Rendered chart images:
========================================================================
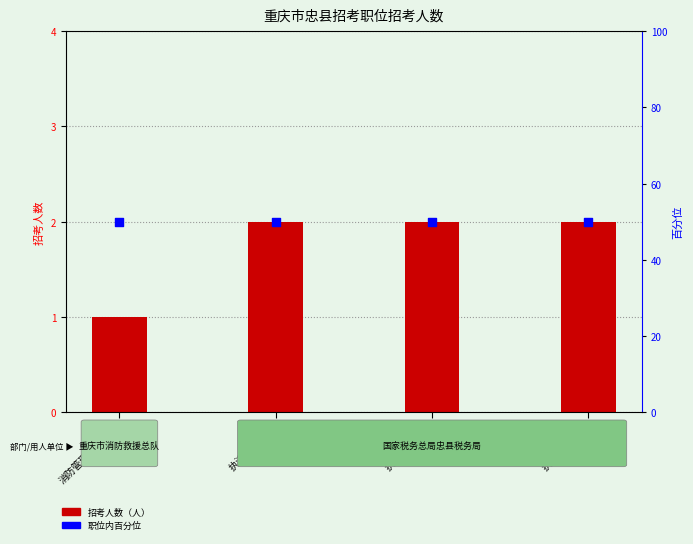

What is the total value across all series at 执法员（三）?

52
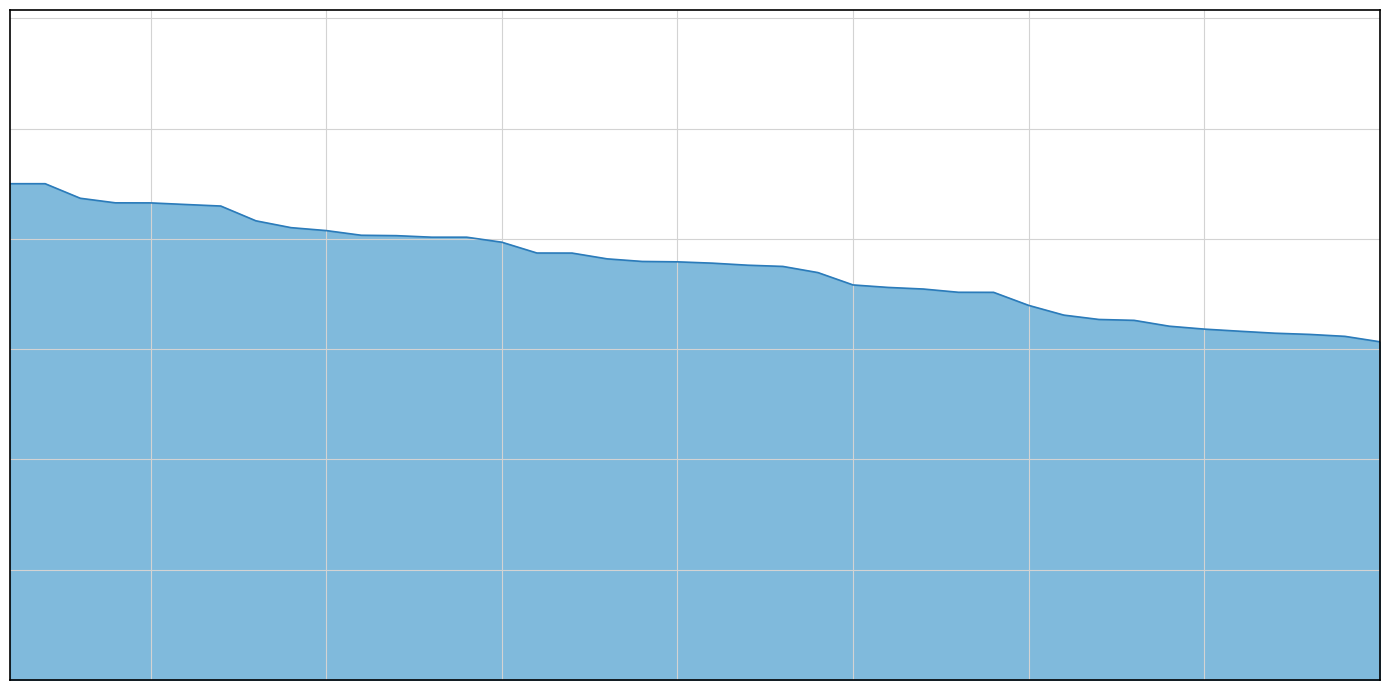

What is the difference between the second highest and second lowest values?

2768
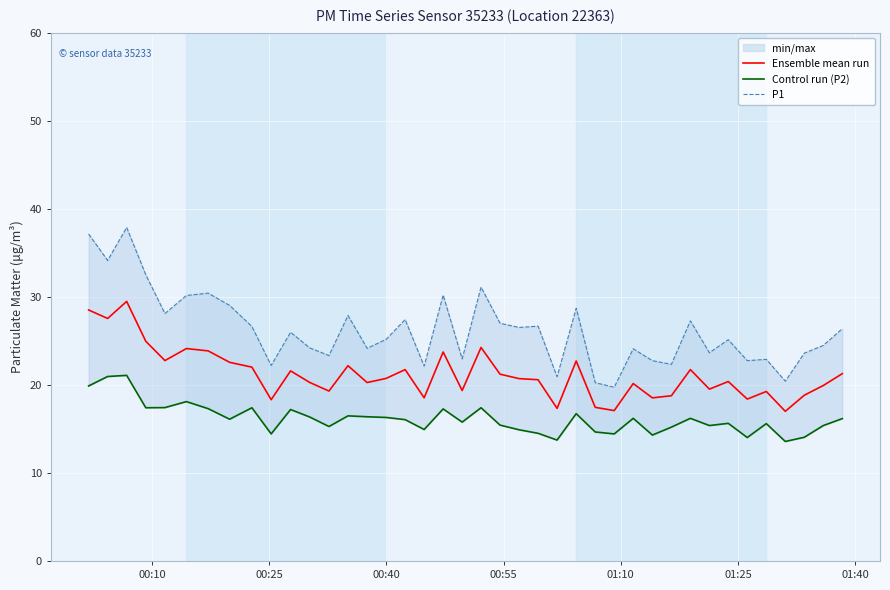

What is the sum of all P1 values?

1048.2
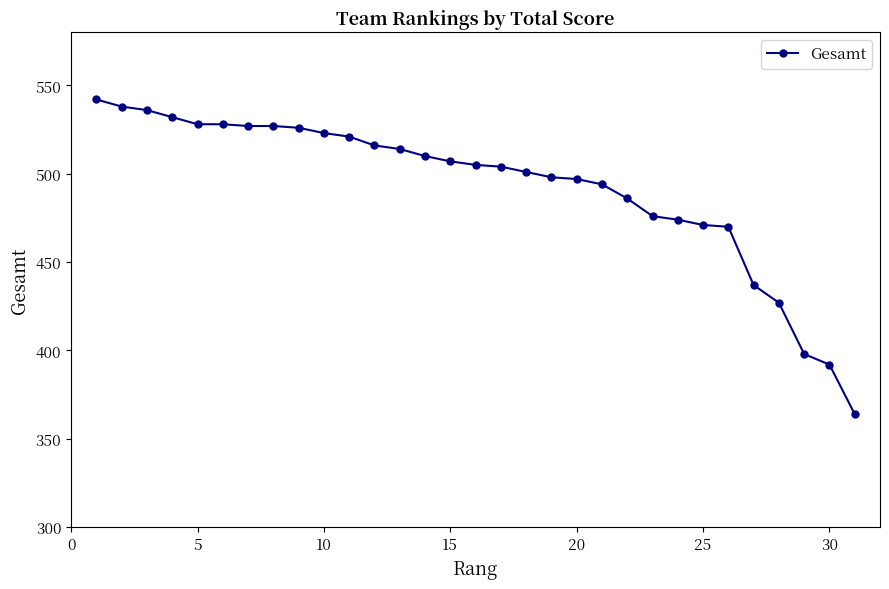

What is the value of the 4th point from the left?

532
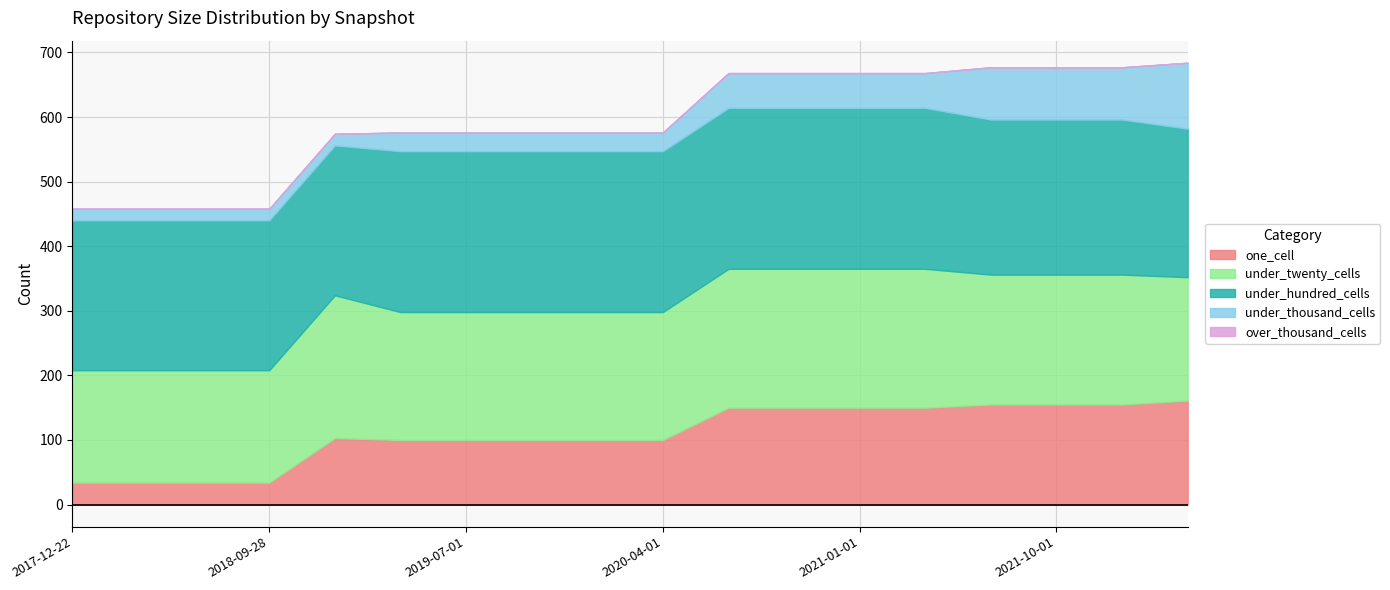

How many lines are shown in the chart?

5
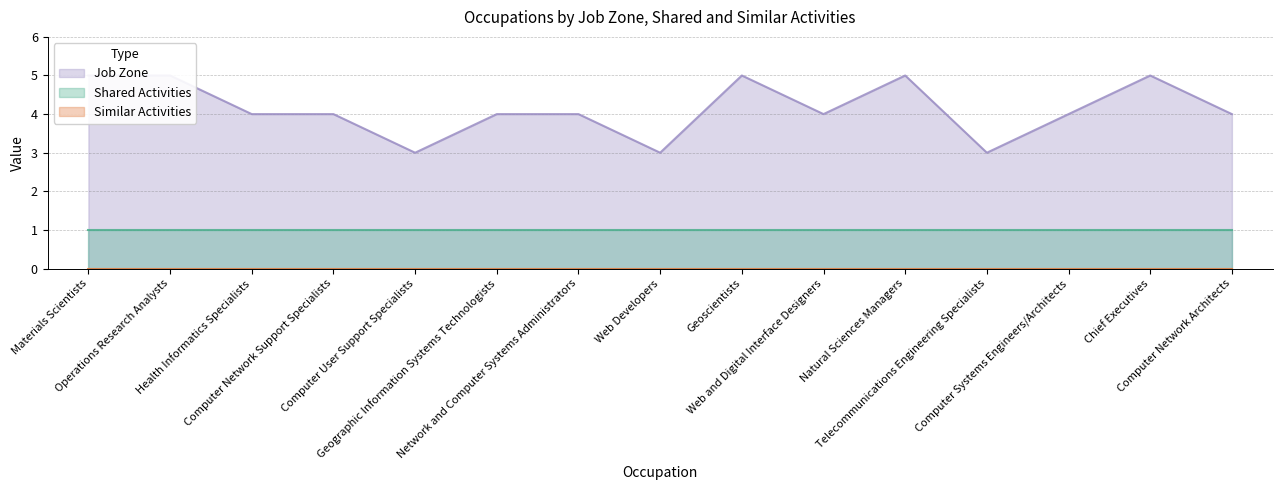

How many data points in Job Zone are less than 4?

3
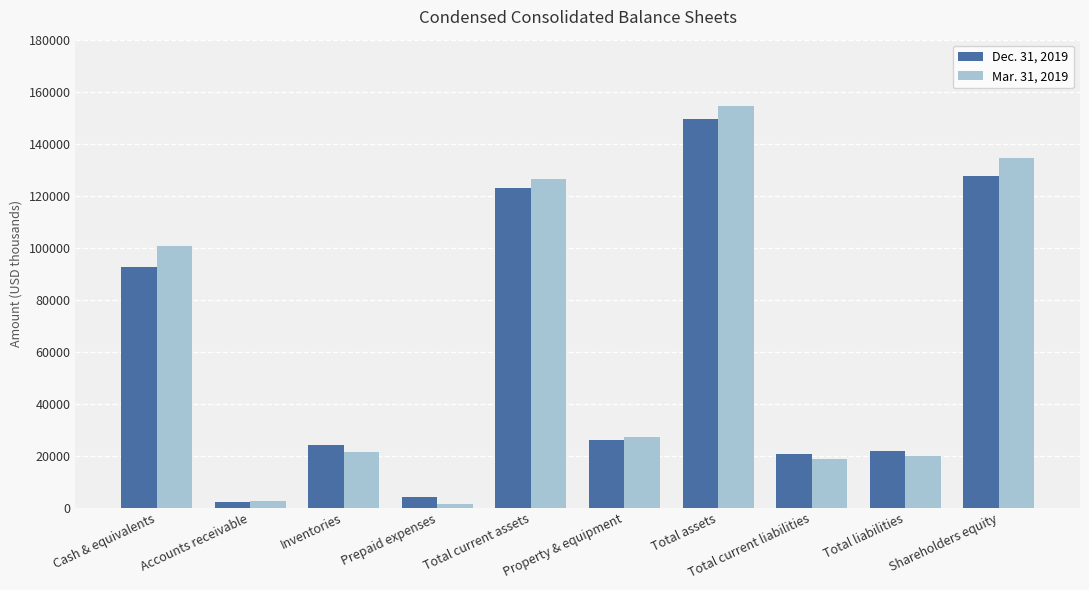

Which series has the largest total across all categories?

Mar. 31, 2019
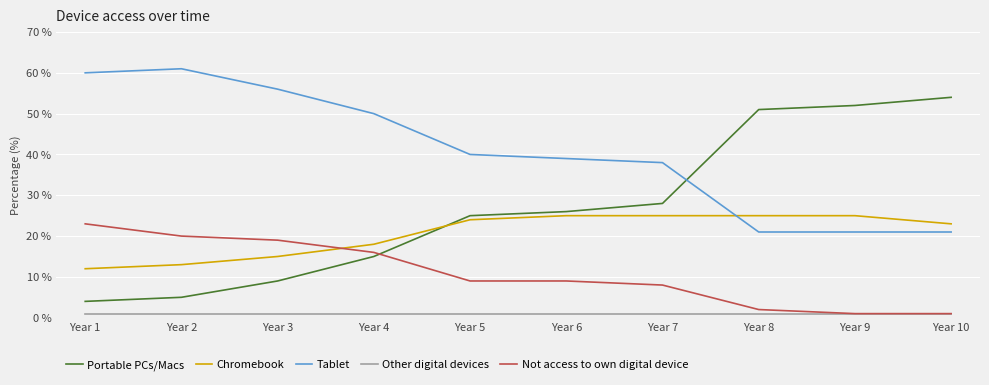

True or false: Tablet and Not access to own digital device intersect in this chart.

False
========================================================================
=== EXERCISE ===
Count the lines of the data above that contain the string "total", treating uppercase and lowercase letters as distinct. Give only the number.

=== ANSWER TO THIS EXERCISE ===
2